23/11/2022 – New Insights on Return Processes & Return Governance
You are cordially invited to a UNU Migration Network research dissemination event on Return Processes and Return Governance. The event will offer an opportunity to discuss the policy findings and implications of two recently completed doctoral projects that focus on return decision-making, return policies, post-return experiences and the role of familial and formal support therein.
Florian Trauner (Director of the Research Centre for Migration, Diversity and Justice, Brussels School of Governance) will open the event.
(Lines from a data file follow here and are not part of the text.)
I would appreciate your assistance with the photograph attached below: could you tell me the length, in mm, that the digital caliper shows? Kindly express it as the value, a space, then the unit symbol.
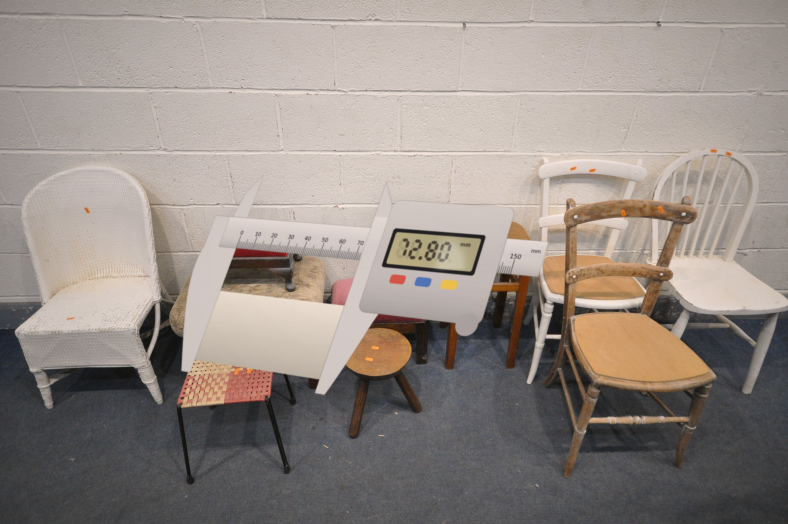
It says 72.80 mm
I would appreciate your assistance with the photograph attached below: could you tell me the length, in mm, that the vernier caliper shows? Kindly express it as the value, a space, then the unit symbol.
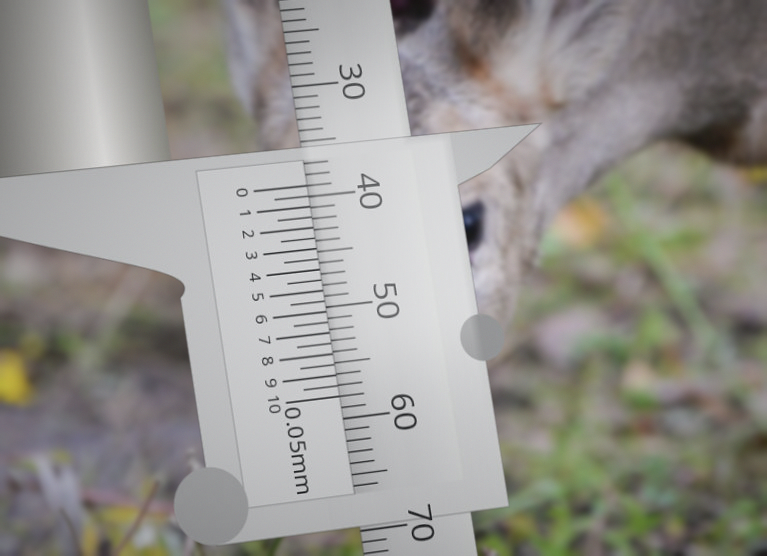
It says 39.0 mm
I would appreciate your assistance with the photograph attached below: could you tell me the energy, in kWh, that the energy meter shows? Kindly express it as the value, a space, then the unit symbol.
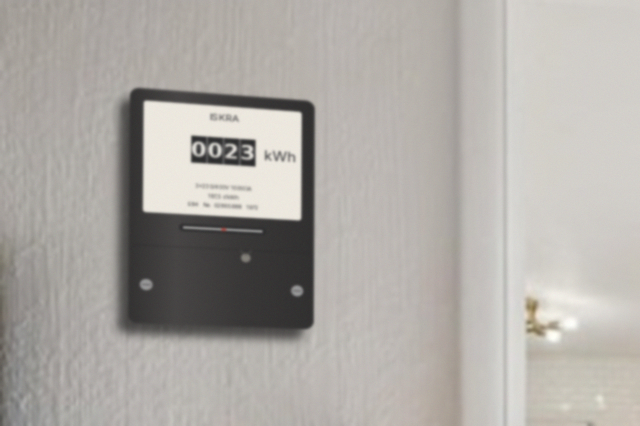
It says 23 kWh
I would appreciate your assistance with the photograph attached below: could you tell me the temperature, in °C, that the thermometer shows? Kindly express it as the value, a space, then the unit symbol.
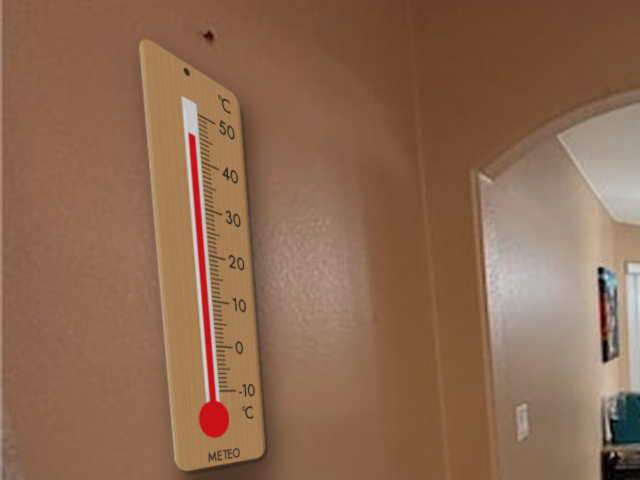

Following the researchers’ presentations (see summaries below), Jean-Pierre Cassarino (Senior Research Fellow, College of Europe) will reflect on what these findings mean for policy and practice, before a broader Q&A discussion moderated by Ine Lietaert, and tea reception, allow for further discussion and networking.
Presca Wanki, Associate Research Fellow, UNU-CRIS
[un]Certainity after return: Unpacking community expectations, familial geopolitics and [in]formal support for Cameroonian returnees.
Migration in Cameroon is often linked to specific expectations towards migrants of sharing accumulated resources. This research investigated how expectations are evaluated after return and how differences in post-return experiences are created, while considering the characteristics of the socio-cultural, economic and political context of Cameroon. Findings will be shared on (1) the expectations of the local community towards returnees; (2) family perspectives towards return; (3) tactics to deal with socio-cultural, economic and political uncertainties after return; (4) the formal support structures available for returnees; and (5) recommendations for policy and practice to facilitate reintegration processes.
Talitha Dubow, Researcher, UNU-MERIT/Maastricht University
Decision-making processes of irregularised migrants over the course of their migration trajectories
This doctoral dissertation offers two case studies on the decision-making of rejected asylum-seekers in the EU. The first examines whether and how the Dutch government’s denial of basic welfare provisions affected the lived experiences and return decision-making of rejected Afghan asylum-seekers in the Netherlands between 2013 and 2014. The second investigates the decision-making of rejected Albanian asylum-seekers who were returned from Germany between 2014 and 2019 and highlights the significance of EU entry bans, opportunities for legal re-entry and labour migration in the EU, as well as the legitimacy that some rejected Albanian asylum-seekers attributed to the return orders they received.